*DESCRIPTION OF THE TASK*: Emit a verbatim copy of the lines below from the line with "G04 APERTURE LIST*" through the line with "X0268994Y0109309D01*", excluding pictures and everything outside that range.

*PROVIDED MATERIAL*:
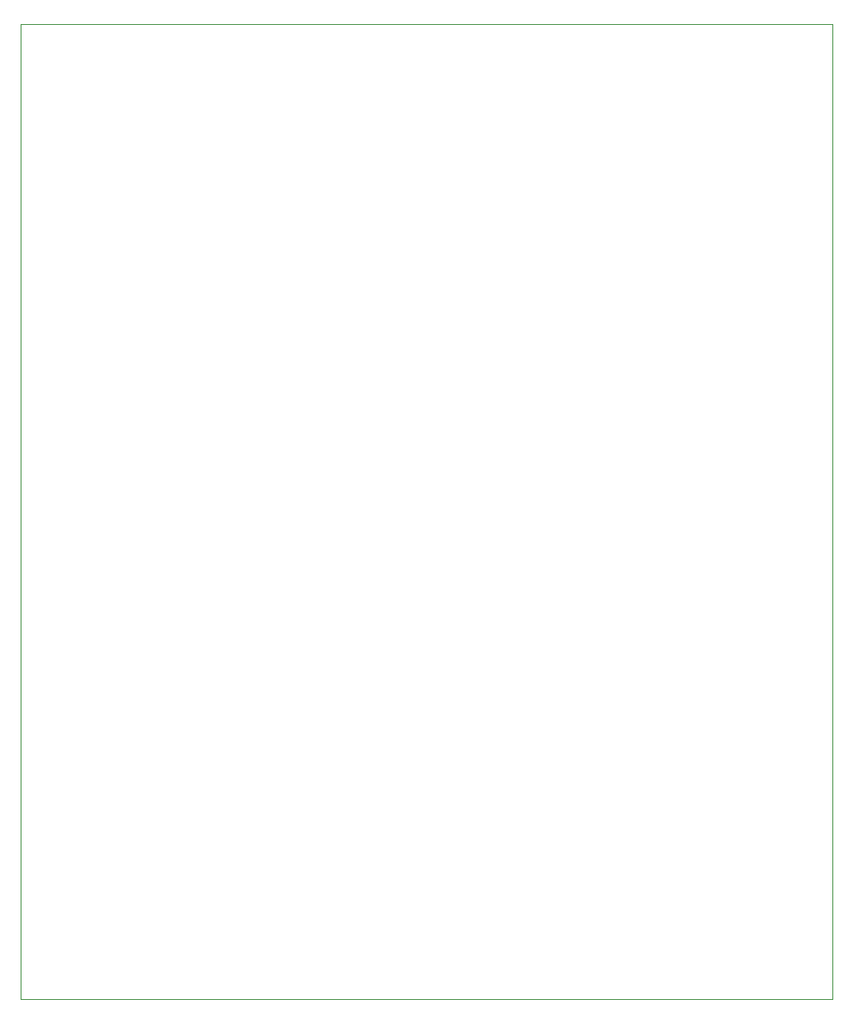
<source format=gbr>
%TF.GenerationSoftware,KiCad,Pcbnew,(5.1.7)-1*%
%TF.CreationDate,2020-11-29T12:14:47-06:00*%
%TF.ProjectId,Programmer Board,50726f67-7261-46d6-9d65-7220426f6172,A*%
%TF.SameCoordinates,Original*%
%TF.FileFunction,Profile,NP*%
%FSLAX46Y46*%
G04 Gerber Fmt 4.6, Leading zero omitted, Abs format (unit mm)*
G04 Created by KiCad (PCBNEW (5.1.7)-1) date 2020-11-29 12:14:47*
%MOMM*%
%LPD*%
G01*
G04 APERTURE LIST*
%TA.AperFunction,Profile*%
%ADD10C,0.050000*%
%TD*%
G04 APERTURE END LIST*
D10*
X107500000Y-71750000D02*
X187500000Y-71750000D01*
X107500000Y-167750000D02*
X107500000Y-71750000D01*
X187500000Y-167750000D02*
X107500000Y-167750000D01*
X187500000Y-71750000D02*
X187500000Y-167750000D01*
M02*

</source>
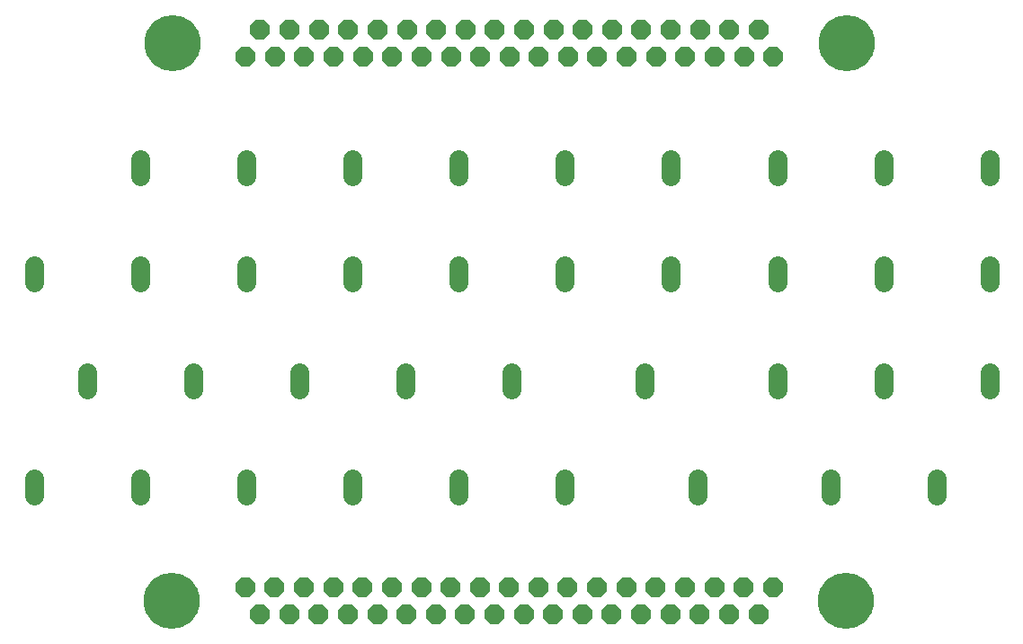
<source format=gbs>
G75*
%MOIN*%
%OFA0B0*%
%FSLAX25Y25*%
%IPPOS*%
%LPD*%
%AMOC8*
5,1,8,0,0,1.08239X$1,22.5*
%
%ADD10C,0.07137*%
%ADD11OC8,0.07200*%
%ADD12C,0.20800*%
D10*
X0022774Y0109309D02*
X0022774Y0115646D01*
X0042459Y0148679D02*
X0042459Y0155016D01*
X0022774Y0188049D02*
X0022774Y0194386D01*
X0062144Y0194386D02*
X0062144Y0188049D01*
X0081829Y0155016D02*
X0081829Y0148679D01*
X0062144Y0115646D02*
X0062144Y0109309D01*
X0101514Y0109309D02*
X0101514Y0115646D01*
X0121199Y0148679D02*
X0121199Y0155016D01*
X0101514Y0188049D02*
X0101514Y0194386D01*
X0140884Y0194386D02*
X0140884Y0188049D01*
X0160569Y0155016D02*
X0160569Y0148679D01*
X0140884Y0115646D02*
X0140884Y0109309D01*
X0180254Y0109309D02*
X0180254Y0115646D01*
X0199939Y0148679D02*
X0199939Y0155016D01*
X0180254Y0188049D02*
X0180254Y0194386D01*
X0219624Y0194386D02*
X0219624Y0188049D01*
X0249309Y0155016D02*
X0249309Y0148679D01*
X0268994Y0115646D02*
X0268994Y0109309D01*
X0318050Y0109309D02*
X0318050Y0115646D01*
X0337735Y0148679D02*
X0337735Y0155016D01*
X0337735Y0188049D02*
X0337735Y0194386D01*
X0377105Y0194386D02*
X0377105Y0188049D01*
X0377105Y0155016D02*
X0377105Y0148679D01*
X0357420Y0115646D02*
X0357420Y0109309D01*
X0298365Y0148679D02*
X0298365Y0155016D01*
X0298365Y0188049D02*
X0298365Y0194386D01*
X0258994Y0194386D02*
X0258994Y0188049D01*
X0258994Y0227419D02*
X0258994Y0233756D01*
X0298365Y0233756D02*
X0298365Y0227419D01*
X0337735Y0227419D02*
X0337735Y0233756D01*
X0377105Y0233756D02*
X0377105Y0227419D01*
X0219624Y0227419D02*
X0219624Y0233756D01*
X0180254Y0233756D02*
X0180254Y0227419D01*
X0140884Y0227419D02*
X0140884Y0233756D01*
X0101514Y0233756D02*
X0101514Y0227419D01*
X0062144Y0227419D02*
X0062144Y0233756D01*
X0219624Y0115646D02*
X0219624Y0109309D01*
D11*
X0220655Y0075300D03*
X0231555Y0075300D03*
X0242455Y0075300D03*
X0247855Y0065300D03*
X0236955Y0065300D03*
X0226155Y0065300D03*
X0215255Y0065300D03*
X0209855Y0075300D03*
X0198955Y0075300D03*
X0188055Y0075300D03*
X0177255Y0075300D03*
X0182655Y0065300D03*
X0193555Y0065300D03*
X0204355Y0065300D03*
X0171755Y0065300D03*
X0160955Y0065300D03*
X0150055Y0065300D03*
X0139155Y0065300D03*
X0133755Y0075300D03*
X0144555Y0075300D03*
X0155455Y0075300D03*
X0166355Y0075300D03*
X0128255Y0065300D03*
X0117455Y0065300D03*
X0106555Y0065300D03*
X0101155Y0075300D03*
X0111955Y0075300D03*
X0122855Y0075300D03*
X0253255Y0075300D03*
X0264155Y0075300D03*
X0275055Y0075300D03*
X0285855Y0075300D03*
X0280455Y0065300D03*
X0269555Y0065300D03*
X0258755Y0065300D03*
X0291355Y0065300D03*
X0296755Y0075300D03*
X0296834Y0271965D03*
X0286034Y0271965D03*
X0275134Y0271965D03*
X0264234Y0271965D03*
X0253434Y0271965D03*
X0242534Y0271965D03*
X0231634Y0271965D03*
X0220734Y0271965D03*
X0209934Y0271965D03*
X0199034Y0271965D03*
X0188134Y0271965D03*
X0177334Y0271965D03*
X0166434Y0271965D03*
X0155534Y0271965D03*
X0144734Y0271965D03*
X0133834Y0271965D03*
X0122934Y0271965D03*
X0112134Y0271965D03*
X0101234Y0271965D03*
X0106634Y0281965D03*
X0117534Y0281965D03*
X0128434Y0281965D03*
X0139234Y0281965D03*
X0150134Y0281965D03*
X0161034Y0281965D03*
X0171834Y0281965D03*
X0182734Y0281965D03*
X0193634Y0281965D03*
X0204434Y0281965D03*
X0215334Y0281965D03*
X0226234Y0281965D03*
X0237134Y0281965D03*
X0247934Y0281965D03*
X0258834Y0281965D03*
X0269734Y0281965D03*
X0280534Y0281965D03*
X0291434Y0281965D03*
D12*
X0073955Y0070300D03*
X0074034Y0276965D03*
X0324034Y0276965D03*
X0323955Y0070300D03*
M02*

</source>
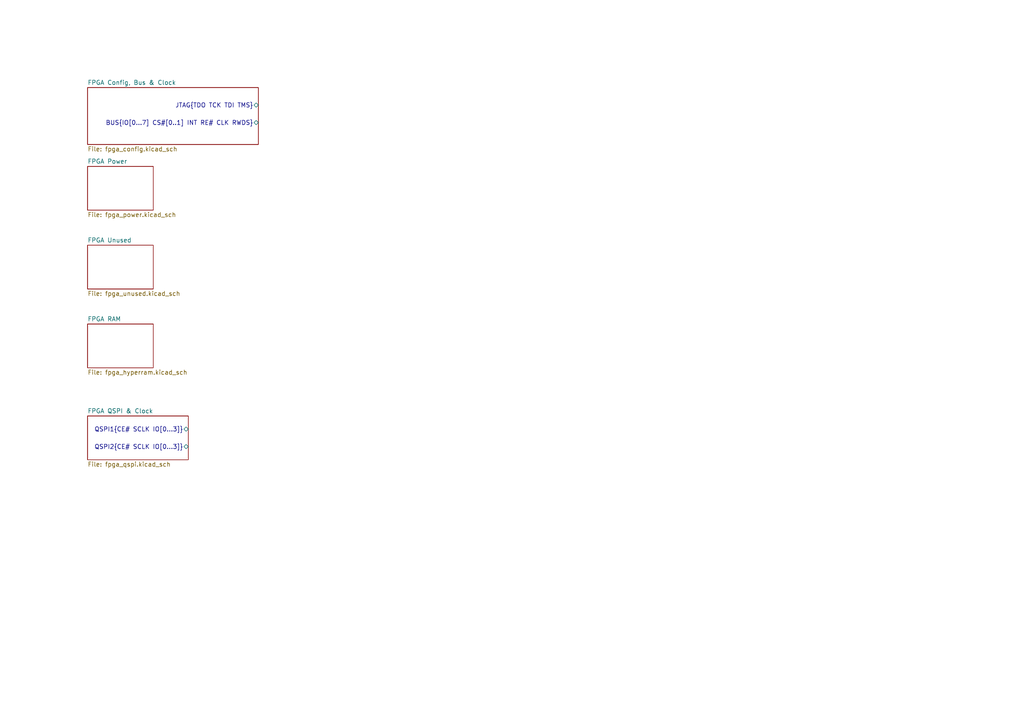
<source format=kicad_sch>
(kicad_sch (version 20221004) (generator eeschema)

  (uuid 92325a49-a243-42dd-8200-86da24c16ea6)

  (paper "A4")

  (lib_symbols
  )


  (sheet (at 25.4 48.26) (size 19.05 12.7) (fields_autoplaced)
    (stroke (width 0.1524) (type solid))
    (fill (color 0 0 0 0.0000))
    (uuid 0508c078-08cc-417f-b61f-48d56afe205a)
    (property "Sheetname" "FPGA Power" (at 25.4 47.5484 0)
      (effects (font (size 1.27 1.27)) (justify left bottom))
    )
    (property "Sheetfile" "fpga_power.kicad_sch" (at 25.4 61.5446 0)
      (effects (font (size 1.27 1.27)) (justify left top))
    )
  )

  (sheet (at 25.4 120.65) (size 29.21 12.7) (fields_autoplaced)
    (stroke (width 0.1524) (type solid))
    (fill (color 0 0 0 0.0000))
    (uuid 0b1b5c70-1f64-4928-ac3a-4f98af1b6ecc)
    (property "Sheetname" "FPGA QSPI & Clock" (at 25.4 119.9384 0)
      (effects (font (size 1.27 1.27)) (justify left bottom))
    )
    (property "Sheetfile" "fpga_qspi.kicad_sch" (at 25.4 133.9346 0)
      (effects (font (size 1.27 1.27)) (justify left top))
    )
    (pin "QSPI1{CE# SCLK IO[0...3]}" bidirectional (at 54.61 124.46 0)
      (effects (font (size 1.27 1.27)) (justify right))
      (uuid 20c567ab-db87-4232-ac14-08aaf8c65238)
    )
    (pin "QSPI2{CE# SCLK IO[0...3]}" bidirectional (at 54.61 129.54 0)
      (effects (font (size 1.27 1.27)) (justify right))
      (uuid aa1967d8-e99c-4b79-933e-228db33e3710)
    )
  )

  (sheet (at 25.4 93.98) (size 19.05 12.7) (fields_autoplaced)
    (stroke (width 0.1524) (type solid))
    (fill (color 0 0 0 0.0000))
    (uuid 163e4125-8e51-44a8-bfe7-73013b4370b0)
    (property "Sheetname" "FPGA RAM" (at 25.4 93.2684 0)
      (effects (font (size 1.27 1.27)) (justify left bottom))
    )
    (property "Sheetfile" "fpga_hyperram.kicad_sch" (at 25.4 107.2646 0)
      (effects (font (size 1.27 1.27)) (justify left top))
    )
  )

  (sheet (at 25.4 71.12) (size 19.05 12.7) (fields_autoplaced)
    (stroke (width 0.1524) (type solid))
    (fill (color 0 0 0 0.0000))
    (uuid 1dde2c5a-9472-4da9-baa6-1a560aaf54f6)
    (property "Sheetname" "FPGA Unused" (at 25.4 70.4084 0)
      (effects (font (size 1.27 1.27)) (justify left bottom))
    )
    (property "Sheetfile" "fpga_unused.kicad_sch" (at 25.4 84.4046 0)
      (effects (font (size 1.27 1.27)) (justify left top))
    )
  )

  (sheet (at 25.4 25.4) (size 49.53 16.51) (fields_autoplaced)
    (stroke (width 0.1524) (type solid))
    (fill (color 0 0 0 0.0000))
    (uuid dba551ab-d1c2-4929-8aa3-5e9b49e05fcf)
    (property "Sheetname" "FPGA Config, Bus & Clock" (at 25.4 24.6884 0)
      (effects (font (size 1.27 1.27)) (justify left bottom))
    )
    (property "Sheetfile" "fpga_config.kicad_sch" (at 25.4 42.4946 0)
      (effects (font (size 1.27 1.27)) (justify left top))
    )
    (pin "BUS{IO[0...7] CS#[0..1] INT RE# CLK RWDS}" bidirectional (at 74.93 35.56 0)
      (effects (font (size 1.27 1.27)) (justify right))
      (uuid 24d7e51b-8cdb-4a6c-a2f4-90fa5d917873)
    )
    (pin "JTAG{TDO TCK TDI TMS}" bidirectional (at 74.93 30.48 0)
      (effects (font (size 1.27 1.27)) (justify right))
      (uuid ad0f3a53-a3b3-4bfc-9cfa-895e425c9080)
    )
  )
)

</source>
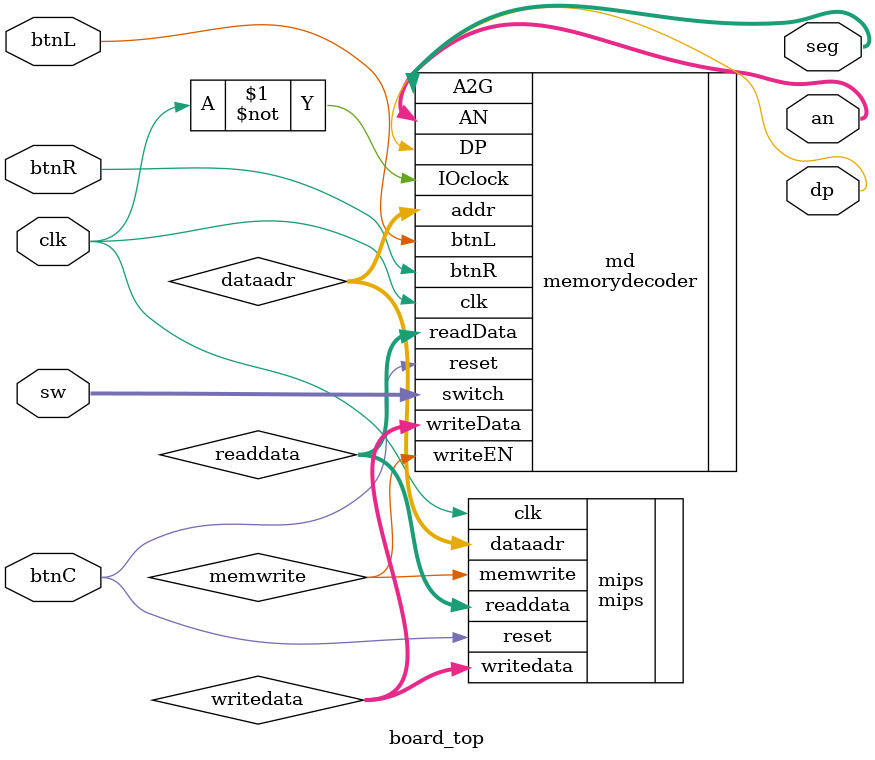
<source format=sv>
`timescale 1ns / 1ps


module board_top(
	input   logic       clk,
    input   logic       btnC, btnL, btnR,
    input   logic [15:0]sw,
    
    output  logic [7:0] an,
    output  logic       dp,
    output  logic [6:0] seg
);

    logic memwrite;
    logic [31:0] writedata, dataadr, readdata;
    
    mips mips(.clk(clk), .reset(btnC), .readdata(readdata), 
                .memwrite(memwrite), .writedata(writedata), .dataadr(dataadr));
    memorydecoder md(.clk(clk), .writeEN(memwrite), .addr(dataadr), 
                        .writeData(writedata), .readData(readdata), .IOclock(~clk),
                        .reset(btnC), .btnL(btnL), .btnR(btnR), .switch(sw), .AN(an), .DP(dp), .A2G(seg));
endmodule

</source>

*RESULT FOR THIS TASK*:
G04 APERTURE LIST*
%TA.AperFunction,Profile*%
%ADD10C,0.050000*%
%TD*%
G04 APERTURE END LIST*
D10*
X107500000Y-71750000D02*
X187500000Y-71750000D01*
X107500000Y-167750000D02*
X107500000Y-71750000D01*
X187500000Y-167750000D02*
X107500000Y-167750000D01*
X187500000Y-71750000D02*
X187500000Y-167750000D01*
M02*

</source>
<source format=gbs>
G75*
%MOIN*%
%OFA0B0*%
%FSLAX25Y25*%
%IPPOS*%
%LPD*%
%AMOC8*
5,1,8,0,0,1.08239X$1,22.5*
%
%ADD10C,0.07137*%
%ADD11OC8,0.07200*%
%ADD12C,0.20800*%
D10*
X0022774Y0109309D02*
X0022774Y0115646D01*
X0042459Y0148679D02*
X0042459Y0155016D01*
X0022774Y0188049D02*
X0022774Y0194386D01*
X0062144Y0194386D02*
X0062144Y0188049D01*
X0081829Y0155016D02*
X0081829Y0148679D01*
X0062144Y0115646D02*
X0062144Y0109309D01*
X0101514Y0109309D02*
X0101514Y0115646D01*
X0121199Y0148679D02*
X0121199Y0155016D01*
X0101514Y0188049D02*
X0101514Y0194386D01*
X0140884Y0194386D02*
X0140884Y0188049D01*
X0160569Y0155016D02*
X0160569Y0148679D01*
X0140884Y0115646D02*
X0140884Y0109309D01*
X0180254Y0109309D02*
X0180254Y0115646D01*
X0199939Y0148679D02*
X0199939Y0155016D01*
X0180254Y0188049D02*
X0180254Y0194386D01*
X0219624Y0194386D02*
X0219624Y0188049D01*
X0249309Y0155016D02*
X0249309Y0148679D01*
X0268994Y0115646D02*
X0268994Y0109309D01*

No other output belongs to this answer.